Items from a dataset:
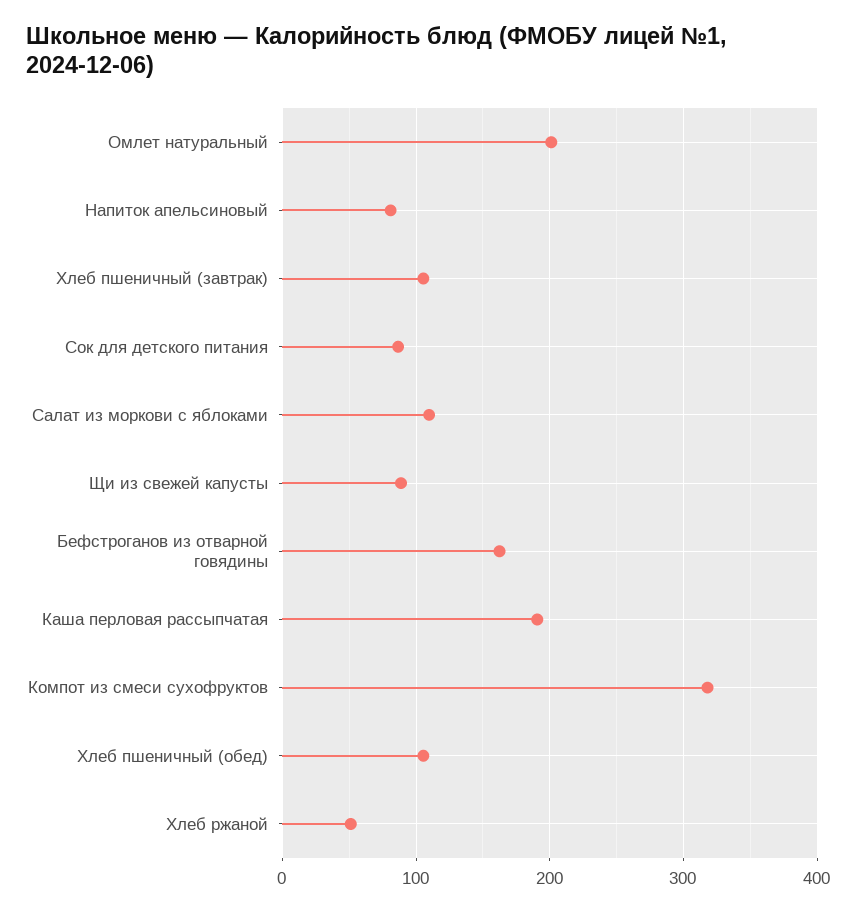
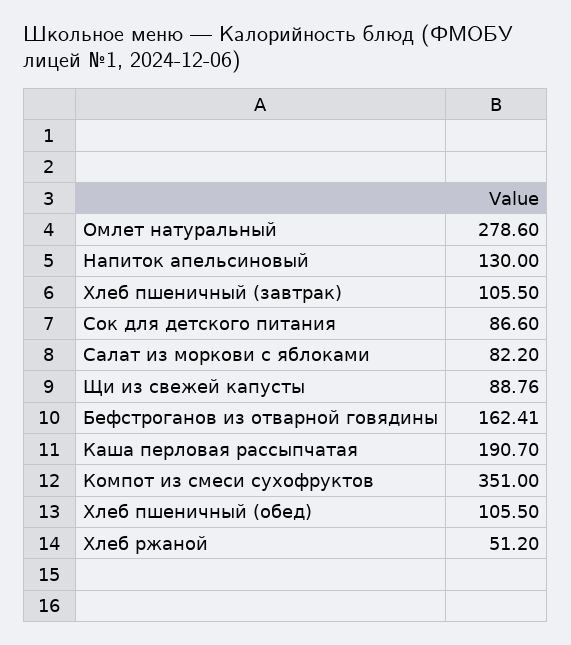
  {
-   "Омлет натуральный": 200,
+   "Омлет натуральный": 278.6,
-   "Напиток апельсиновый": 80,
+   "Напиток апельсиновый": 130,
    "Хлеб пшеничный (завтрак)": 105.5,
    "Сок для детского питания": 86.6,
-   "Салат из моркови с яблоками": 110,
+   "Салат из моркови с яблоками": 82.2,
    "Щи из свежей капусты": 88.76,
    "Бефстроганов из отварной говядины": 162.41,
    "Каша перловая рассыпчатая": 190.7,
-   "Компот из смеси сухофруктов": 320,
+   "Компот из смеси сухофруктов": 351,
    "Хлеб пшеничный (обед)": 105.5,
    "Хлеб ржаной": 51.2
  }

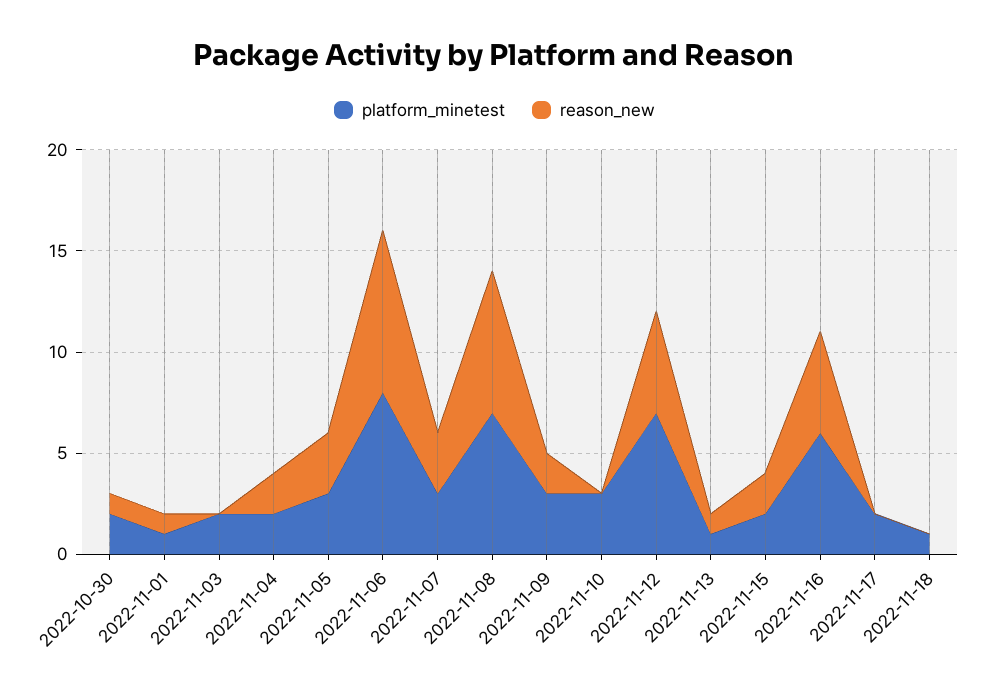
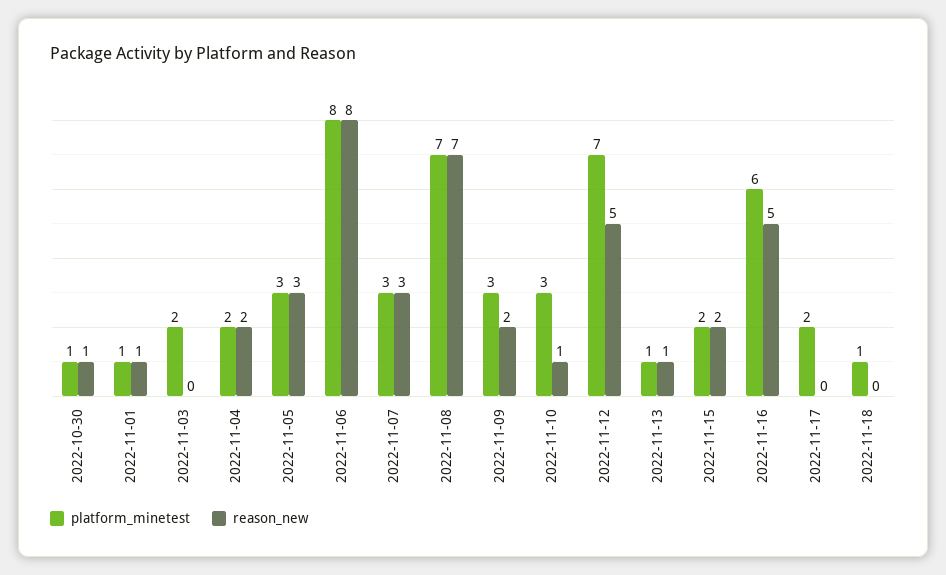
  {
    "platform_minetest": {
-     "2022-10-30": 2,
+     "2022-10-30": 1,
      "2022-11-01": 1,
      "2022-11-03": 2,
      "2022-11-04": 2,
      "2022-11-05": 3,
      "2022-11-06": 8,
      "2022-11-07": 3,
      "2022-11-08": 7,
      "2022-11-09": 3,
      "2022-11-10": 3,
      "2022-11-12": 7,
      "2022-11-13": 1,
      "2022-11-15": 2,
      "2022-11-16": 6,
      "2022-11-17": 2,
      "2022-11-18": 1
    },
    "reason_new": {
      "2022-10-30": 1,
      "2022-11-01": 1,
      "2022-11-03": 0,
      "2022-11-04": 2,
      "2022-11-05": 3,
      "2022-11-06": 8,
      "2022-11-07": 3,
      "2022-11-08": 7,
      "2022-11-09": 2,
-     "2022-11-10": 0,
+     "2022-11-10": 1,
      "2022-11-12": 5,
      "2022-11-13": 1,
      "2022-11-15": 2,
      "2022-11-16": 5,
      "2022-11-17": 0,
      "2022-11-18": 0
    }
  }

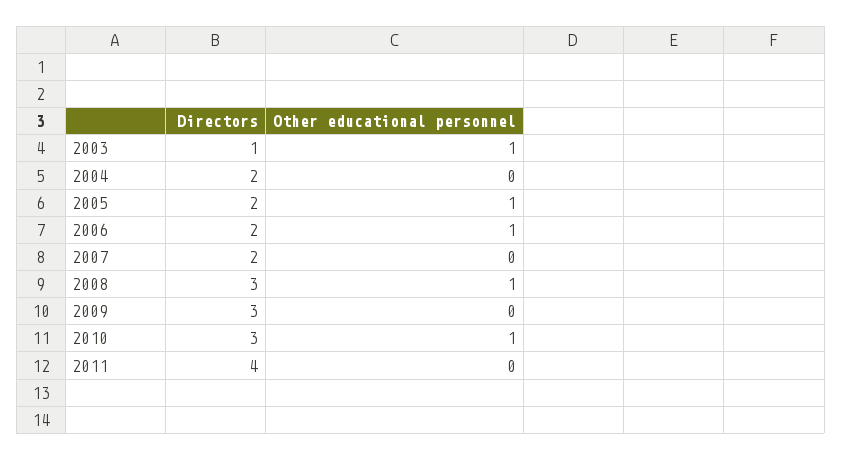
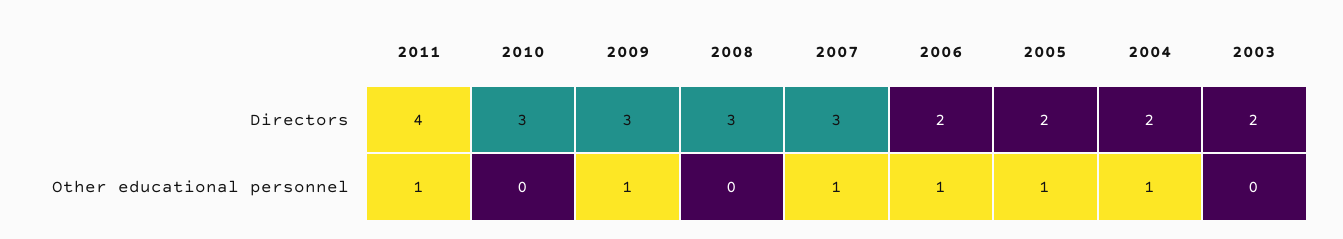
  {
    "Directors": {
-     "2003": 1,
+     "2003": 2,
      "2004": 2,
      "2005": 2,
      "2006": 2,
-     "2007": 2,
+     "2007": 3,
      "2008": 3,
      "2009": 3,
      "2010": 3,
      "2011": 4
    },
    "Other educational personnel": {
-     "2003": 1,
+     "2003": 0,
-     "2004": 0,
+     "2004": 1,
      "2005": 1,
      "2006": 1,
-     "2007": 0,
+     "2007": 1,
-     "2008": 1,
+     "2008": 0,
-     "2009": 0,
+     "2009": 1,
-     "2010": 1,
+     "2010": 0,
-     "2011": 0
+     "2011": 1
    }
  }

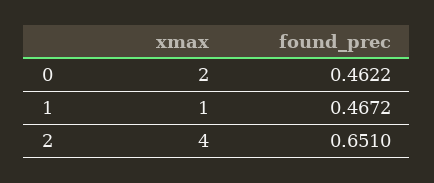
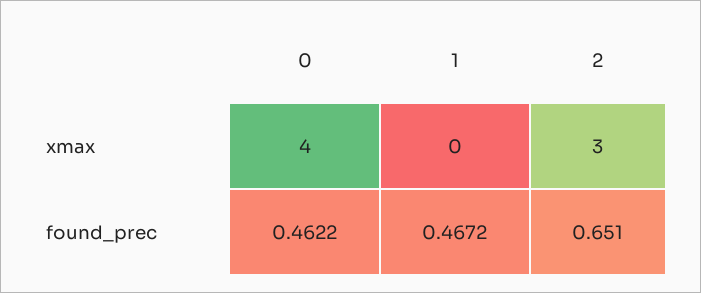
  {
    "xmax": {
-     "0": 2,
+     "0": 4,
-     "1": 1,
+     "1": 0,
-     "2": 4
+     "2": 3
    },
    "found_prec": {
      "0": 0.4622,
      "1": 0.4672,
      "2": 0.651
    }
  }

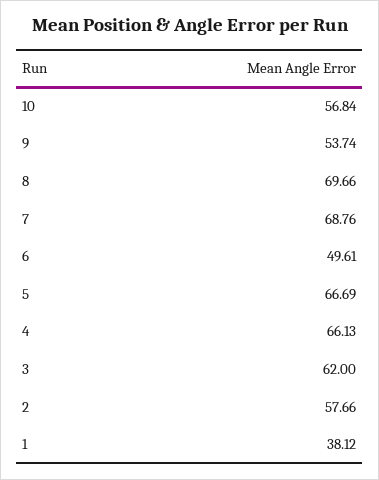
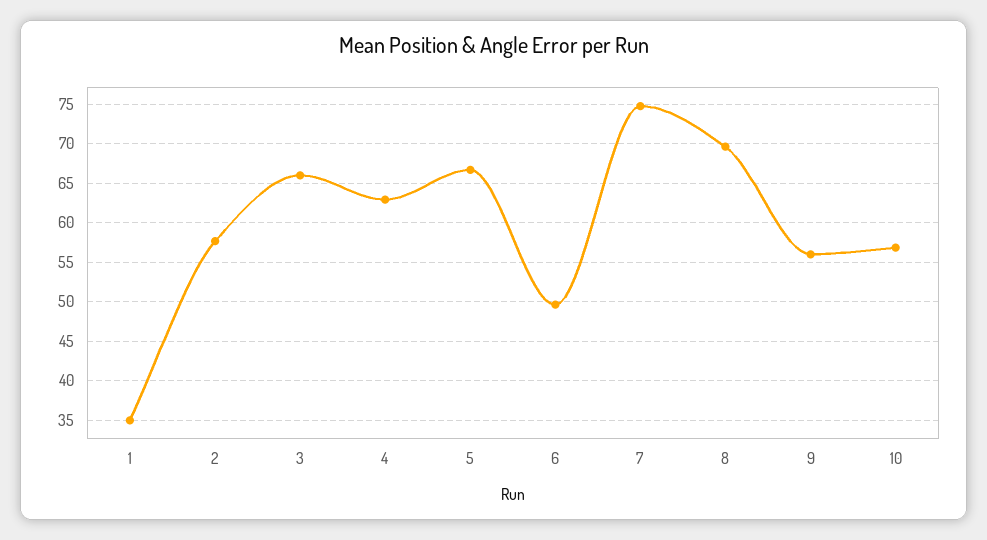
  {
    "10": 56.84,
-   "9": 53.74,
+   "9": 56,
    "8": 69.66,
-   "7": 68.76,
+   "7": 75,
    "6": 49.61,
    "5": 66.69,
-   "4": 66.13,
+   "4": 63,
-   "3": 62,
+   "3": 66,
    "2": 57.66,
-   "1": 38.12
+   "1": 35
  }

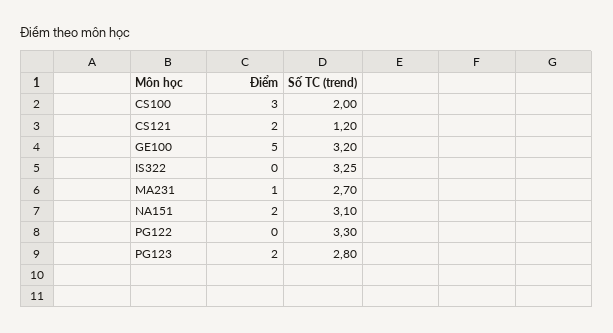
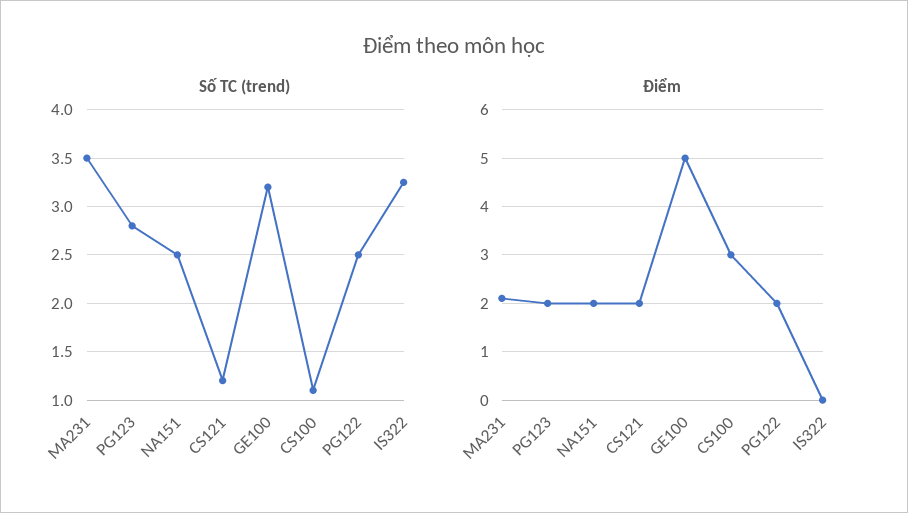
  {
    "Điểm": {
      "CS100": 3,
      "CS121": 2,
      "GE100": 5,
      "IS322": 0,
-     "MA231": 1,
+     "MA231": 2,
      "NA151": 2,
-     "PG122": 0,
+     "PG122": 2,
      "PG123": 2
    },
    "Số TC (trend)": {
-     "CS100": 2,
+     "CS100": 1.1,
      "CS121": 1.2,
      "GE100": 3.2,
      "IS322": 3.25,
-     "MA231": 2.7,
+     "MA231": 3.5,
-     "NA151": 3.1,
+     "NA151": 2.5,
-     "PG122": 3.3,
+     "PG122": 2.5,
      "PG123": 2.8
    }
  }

- DIRECTIONS FOR THIS TASK -
Pull every line with the word "натуральный" from the data.

- RESULT OF THE TASK -
-   "Омлет натуральный": 200,
+   "Омлет натуральный": 278.6,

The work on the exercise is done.